Both these views and beliefs avoid considering the dynamic nature of the business world, and attempt to resolve problems by seeking certainty in complex times.

Massey Business School leadership researcher Dr Ralph Bathurst.


Problems are not the problem

We need to find forms of leadership that are open and that facilitate the accurate and timely flow of information. This form of leadership recognises that problems are not the problem. Rather, problems are the source of life and energy for organisations.

The facing of formerly unrecognised ‘wicked’ problems calls for leadership; and it was at this crossroads where Fletcher Building failed. It failed because it relied on outmoded leadership practices.

The old view is that the leader ought to have a grasp on all the issues and, with superior insights, be able to guide the enterprise through its troubled waters. The new view is that no one person, or even the senior team and governance board, has sufficient information at their fingertips to be able to make appropriate decisions.

Norris, with his background in financial management, diagnosed the situation as being overly complex, saying that “often a boom is worse than a bust in many respects because it does put a lot of stress on supply of services, sub-trades, product and the like. And as we know, cost increases come when demand exceeds supply”. 

We need new modes of leadership

But Fletcher Building did not need leadership until it was faced with exactly this building boom.

Rather than seeing the boom time as a leadership challenge to be relished and embraced, they panicked. In the face of multiple subcontracting arrangements to meet building targets, the same management practices that had served them well in the past became a mill stone, stifling their ability to act freely. Starved of information, the company lost its way.

This situation, however, ought not to signal failure. This is the time for leadership, where a man of Norris’s undoubted abilities and experience could bring together teams throughout the company and set them free to explore the problems from all aspects.

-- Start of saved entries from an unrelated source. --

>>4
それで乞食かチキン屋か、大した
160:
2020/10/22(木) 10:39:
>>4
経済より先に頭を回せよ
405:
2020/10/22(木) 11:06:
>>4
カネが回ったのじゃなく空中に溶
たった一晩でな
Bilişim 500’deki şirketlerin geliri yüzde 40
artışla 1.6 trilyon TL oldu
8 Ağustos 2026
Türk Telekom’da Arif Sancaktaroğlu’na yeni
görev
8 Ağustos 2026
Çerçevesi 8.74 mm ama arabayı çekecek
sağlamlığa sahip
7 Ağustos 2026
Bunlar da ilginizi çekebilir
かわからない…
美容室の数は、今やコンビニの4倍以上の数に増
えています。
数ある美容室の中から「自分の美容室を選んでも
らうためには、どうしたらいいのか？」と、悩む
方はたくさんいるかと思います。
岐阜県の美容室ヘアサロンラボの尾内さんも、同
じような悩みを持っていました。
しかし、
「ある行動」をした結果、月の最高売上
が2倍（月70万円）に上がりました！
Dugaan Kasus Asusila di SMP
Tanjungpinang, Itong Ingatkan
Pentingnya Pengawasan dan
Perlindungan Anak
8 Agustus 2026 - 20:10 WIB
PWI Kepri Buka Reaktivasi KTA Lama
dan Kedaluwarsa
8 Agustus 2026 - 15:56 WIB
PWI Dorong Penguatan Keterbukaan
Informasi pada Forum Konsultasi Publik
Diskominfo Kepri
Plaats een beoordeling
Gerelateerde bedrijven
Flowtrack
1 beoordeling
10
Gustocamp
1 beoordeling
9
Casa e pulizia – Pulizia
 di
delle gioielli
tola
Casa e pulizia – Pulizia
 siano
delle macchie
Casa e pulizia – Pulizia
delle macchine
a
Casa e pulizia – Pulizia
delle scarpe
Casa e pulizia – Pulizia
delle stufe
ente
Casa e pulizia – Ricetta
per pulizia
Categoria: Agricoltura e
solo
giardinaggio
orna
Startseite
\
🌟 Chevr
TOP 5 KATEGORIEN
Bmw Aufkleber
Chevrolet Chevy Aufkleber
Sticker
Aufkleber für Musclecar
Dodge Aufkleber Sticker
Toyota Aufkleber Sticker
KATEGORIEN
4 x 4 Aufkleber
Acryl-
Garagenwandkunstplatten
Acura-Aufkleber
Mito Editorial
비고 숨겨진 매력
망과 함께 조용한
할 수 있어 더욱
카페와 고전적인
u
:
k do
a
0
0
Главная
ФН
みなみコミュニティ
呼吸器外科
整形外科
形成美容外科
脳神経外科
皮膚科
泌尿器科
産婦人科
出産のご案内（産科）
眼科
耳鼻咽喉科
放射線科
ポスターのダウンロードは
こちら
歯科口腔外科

Wicked problems call for leadership. But not the strong and decisive kind of the past. It is a leadership that persistently questions everything and everyone throughout the enterprise. It is a kind of leadership that rejects single and simple solutions to complex problems and calls for all members to seek for solutions not yet known, in a spirit of open and curious inquiry. 

Problems at a company should not automatically lead to resignation and retreat. Instead, it should be a time for leaders, who know the company best, to lead creative problem-solving by all stakeholders to ensure the organisation survives and, eventually, begins to grow dynamically once more.

Dr Ralph Bathurst is a senior lecturer with Massey University’s School of Management. He is also the academic coordinator for Massey’s Master of Advanced Leadership programme.